There is still much to be done. We can certainly focus our enforcement efforts on reducing the violence and bloodshed, rather than the endless and futile pursuit of eradicating drugs from the world completely. We must also strive for an immediate end to the criminalization of people who use drugs; it neither deters use, nor helps those with drug problems. Decriminalization must be the basis of any effective public-health response.
But these important steps are not enough. If we are to end the destructive criminal drugs market and the chaos it has sown across the world, we must take control of it, and the legalization and regulation of drugs within responsible government agencies is indeed the key to achieving this. We must do this not because drugs are safe, but precisely because they are risky and we seek to manage and reduce those risks. We must deal with the reality of drugs, not some imagined utopia in which they have magically all been eradicated.

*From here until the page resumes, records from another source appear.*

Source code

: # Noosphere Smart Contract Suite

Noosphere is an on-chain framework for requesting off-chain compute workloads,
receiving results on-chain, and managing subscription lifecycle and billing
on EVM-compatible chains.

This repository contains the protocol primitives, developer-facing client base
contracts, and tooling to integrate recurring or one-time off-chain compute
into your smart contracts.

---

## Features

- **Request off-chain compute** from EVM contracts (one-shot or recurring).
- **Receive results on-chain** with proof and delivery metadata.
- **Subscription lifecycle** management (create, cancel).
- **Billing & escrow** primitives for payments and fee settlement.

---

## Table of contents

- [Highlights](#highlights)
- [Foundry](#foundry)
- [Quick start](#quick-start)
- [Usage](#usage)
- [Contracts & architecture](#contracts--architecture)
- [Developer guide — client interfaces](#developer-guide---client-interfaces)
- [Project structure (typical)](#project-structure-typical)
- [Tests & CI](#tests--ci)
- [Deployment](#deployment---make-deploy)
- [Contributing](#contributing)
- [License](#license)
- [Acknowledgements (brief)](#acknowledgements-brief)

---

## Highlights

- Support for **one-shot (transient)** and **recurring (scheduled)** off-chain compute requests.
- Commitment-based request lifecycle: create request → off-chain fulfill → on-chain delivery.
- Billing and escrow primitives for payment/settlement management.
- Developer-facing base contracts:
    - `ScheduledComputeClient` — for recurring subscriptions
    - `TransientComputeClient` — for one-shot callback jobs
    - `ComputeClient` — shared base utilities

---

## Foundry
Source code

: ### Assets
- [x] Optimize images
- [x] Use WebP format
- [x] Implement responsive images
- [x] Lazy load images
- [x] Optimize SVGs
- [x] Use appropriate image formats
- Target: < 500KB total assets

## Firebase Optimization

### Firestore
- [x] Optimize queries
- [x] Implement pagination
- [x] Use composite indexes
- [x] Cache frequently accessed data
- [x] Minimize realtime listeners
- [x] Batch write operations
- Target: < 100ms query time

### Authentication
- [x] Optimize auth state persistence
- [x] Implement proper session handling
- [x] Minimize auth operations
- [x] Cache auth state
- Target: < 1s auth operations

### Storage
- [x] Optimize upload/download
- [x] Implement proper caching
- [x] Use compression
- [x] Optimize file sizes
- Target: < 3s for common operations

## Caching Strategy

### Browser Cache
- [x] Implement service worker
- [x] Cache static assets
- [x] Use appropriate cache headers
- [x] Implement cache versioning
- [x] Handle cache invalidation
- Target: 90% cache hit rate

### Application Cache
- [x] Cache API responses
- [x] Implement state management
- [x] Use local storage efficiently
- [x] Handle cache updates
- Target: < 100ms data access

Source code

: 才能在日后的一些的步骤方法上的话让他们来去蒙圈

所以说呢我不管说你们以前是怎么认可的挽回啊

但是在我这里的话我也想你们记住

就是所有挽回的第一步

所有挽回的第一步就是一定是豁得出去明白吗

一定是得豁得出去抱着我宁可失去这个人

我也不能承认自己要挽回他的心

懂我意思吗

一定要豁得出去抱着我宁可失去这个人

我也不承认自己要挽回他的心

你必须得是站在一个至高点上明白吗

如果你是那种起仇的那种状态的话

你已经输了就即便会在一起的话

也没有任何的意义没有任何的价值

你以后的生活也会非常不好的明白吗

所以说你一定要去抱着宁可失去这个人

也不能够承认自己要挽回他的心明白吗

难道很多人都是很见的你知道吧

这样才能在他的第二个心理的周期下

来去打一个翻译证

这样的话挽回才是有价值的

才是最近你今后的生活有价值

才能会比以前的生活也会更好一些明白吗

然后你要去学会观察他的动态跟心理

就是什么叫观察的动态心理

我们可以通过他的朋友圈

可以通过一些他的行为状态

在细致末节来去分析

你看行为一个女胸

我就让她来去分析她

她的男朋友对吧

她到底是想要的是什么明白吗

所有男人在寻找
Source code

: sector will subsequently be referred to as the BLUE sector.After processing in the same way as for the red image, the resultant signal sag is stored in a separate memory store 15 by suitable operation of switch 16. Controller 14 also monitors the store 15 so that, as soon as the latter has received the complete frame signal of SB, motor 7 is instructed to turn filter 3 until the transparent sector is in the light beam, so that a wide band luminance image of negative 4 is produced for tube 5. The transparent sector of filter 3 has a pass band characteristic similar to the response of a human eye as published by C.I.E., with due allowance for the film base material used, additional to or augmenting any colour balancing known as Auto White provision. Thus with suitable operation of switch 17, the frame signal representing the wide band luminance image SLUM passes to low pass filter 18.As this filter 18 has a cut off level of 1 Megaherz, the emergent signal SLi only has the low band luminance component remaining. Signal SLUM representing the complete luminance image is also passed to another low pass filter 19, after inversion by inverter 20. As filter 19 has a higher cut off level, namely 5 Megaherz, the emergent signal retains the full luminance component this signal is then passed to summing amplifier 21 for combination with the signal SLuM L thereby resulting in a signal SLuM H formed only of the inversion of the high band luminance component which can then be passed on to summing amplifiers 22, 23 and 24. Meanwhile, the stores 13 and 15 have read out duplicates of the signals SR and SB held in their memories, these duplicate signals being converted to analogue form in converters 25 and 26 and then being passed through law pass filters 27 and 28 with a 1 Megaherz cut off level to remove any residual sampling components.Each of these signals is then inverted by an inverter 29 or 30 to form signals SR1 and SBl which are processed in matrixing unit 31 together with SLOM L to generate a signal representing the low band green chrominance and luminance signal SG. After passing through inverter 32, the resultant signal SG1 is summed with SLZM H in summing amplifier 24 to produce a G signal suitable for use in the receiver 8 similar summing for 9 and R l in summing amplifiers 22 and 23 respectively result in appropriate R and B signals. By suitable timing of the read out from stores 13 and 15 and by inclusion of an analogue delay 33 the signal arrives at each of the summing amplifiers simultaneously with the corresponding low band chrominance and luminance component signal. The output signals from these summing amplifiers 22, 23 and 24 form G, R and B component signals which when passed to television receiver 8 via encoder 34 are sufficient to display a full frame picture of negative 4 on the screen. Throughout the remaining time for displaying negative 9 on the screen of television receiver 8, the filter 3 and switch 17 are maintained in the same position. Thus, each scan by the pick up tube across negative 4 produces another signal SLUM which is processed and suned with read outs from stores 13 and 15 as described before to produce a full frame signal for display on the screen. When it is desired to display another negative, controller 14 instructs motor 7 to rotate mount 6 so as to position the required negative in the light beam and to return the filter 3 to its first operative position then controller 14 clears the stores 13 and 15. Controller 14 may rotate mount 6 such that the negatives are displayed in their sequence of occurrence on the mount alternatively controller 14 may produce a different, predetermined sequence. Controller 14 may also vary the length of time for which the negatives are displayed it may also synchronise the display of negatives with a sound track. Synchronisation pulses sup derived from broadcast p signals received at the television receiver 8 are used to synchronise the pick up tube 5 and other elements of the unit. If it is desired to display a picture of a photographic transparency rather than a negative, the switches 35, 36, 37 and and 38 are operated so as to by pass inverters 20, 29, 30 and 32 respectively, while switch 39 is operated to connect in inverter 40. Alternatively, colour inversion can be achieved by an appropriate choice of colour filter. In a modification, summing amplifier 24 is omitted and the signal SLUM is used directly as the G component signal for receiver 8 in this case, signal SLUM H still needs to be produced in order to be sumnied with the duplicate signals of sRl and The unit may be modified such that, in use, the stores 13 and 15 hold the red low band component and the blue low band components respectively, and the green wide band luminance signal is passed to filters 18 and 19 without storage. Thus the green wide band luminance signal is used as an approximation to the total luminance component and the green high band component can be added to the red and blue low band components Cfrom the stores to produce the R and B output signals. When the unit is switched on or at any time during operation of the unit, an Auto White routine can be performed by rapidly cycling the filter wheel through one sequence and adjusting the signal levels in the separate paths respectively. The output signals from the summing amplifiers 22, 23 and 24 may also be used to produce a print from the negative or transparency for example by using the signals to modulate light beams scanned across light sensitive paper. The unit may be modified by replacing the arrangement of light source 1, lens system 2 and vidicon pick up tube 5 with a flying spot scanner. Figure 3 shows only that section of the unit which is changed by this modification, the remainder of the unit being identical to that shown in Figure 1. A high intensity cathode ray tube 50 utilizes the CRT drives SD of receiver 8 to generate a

Legalization and regulation, as this book makes clear, does not mean an open market. Drugs must be strictly and responsibly regulated according to their risks. We must learn from mistakes we have made with alcohol and tobacco in the past and get it right this time around. We must prioritize public health, human rights, security and development not the interests of profit-making companies.
As the Global Commission has long hoped and predicted, the momentum for reform continues to gather pace. A better world is now there for the taking, one in which drug markets are controlled by governments, not gangsters. There is great cause for optimism as we go forward. I commend this book to you, and encourage all who read it to join the movement for change and help to end the ruinous war on drugs, and the catastrophe it has created.
Csar Gaviria
Former president of Colombia, and member of the Global Commission on Drugs
globalcommissionondrugs.org
People like to take drugs. Whether to feel good, to relieve pain, to relax, or find spiritual solace, seeking altered states of consciousness has been part of our culture since the dawn of humanity. Psychoactive drug use seems to be almost an innate part of the human condition. And, since civilization began, prohibitions on certain drugs and drug-using behaviors have also been a common although by no means ubiquitous feature of the way different societies organize and regulate themselves. Often these prohibitions have been motivated by legitimate concerns about risks to the drug users, or to those around them. But just as often prohibitions have been driven by the interests of those in power who view drug use as a threat to their control of the established order, or who use prohibitions as a form of social control over certain groups or perceived threats.
Around the beginning of the 20th century, as a rapidly industrializing world began to consolidate expanding international trade into new forms of international law and global government so the various efforts to regulate the drug trade and its related risks began to coalesce into a new global drug-control regime. Guided by the temperance instincts of the US, its global hegemonic power in the ascendant within the League of Nations (soon to be United Nations) a new, highly interventionist, global model of drug prohibition emerged in the form of the 1961 United Nations Single Convention on Narcotic Drugs. This new international legal instrument, ratified by almost every country on earth, not only sought to control the medical trade and use of certain drugs, but also to impose punitive sanctions on the production, supply and use of drugs for non-medical uses.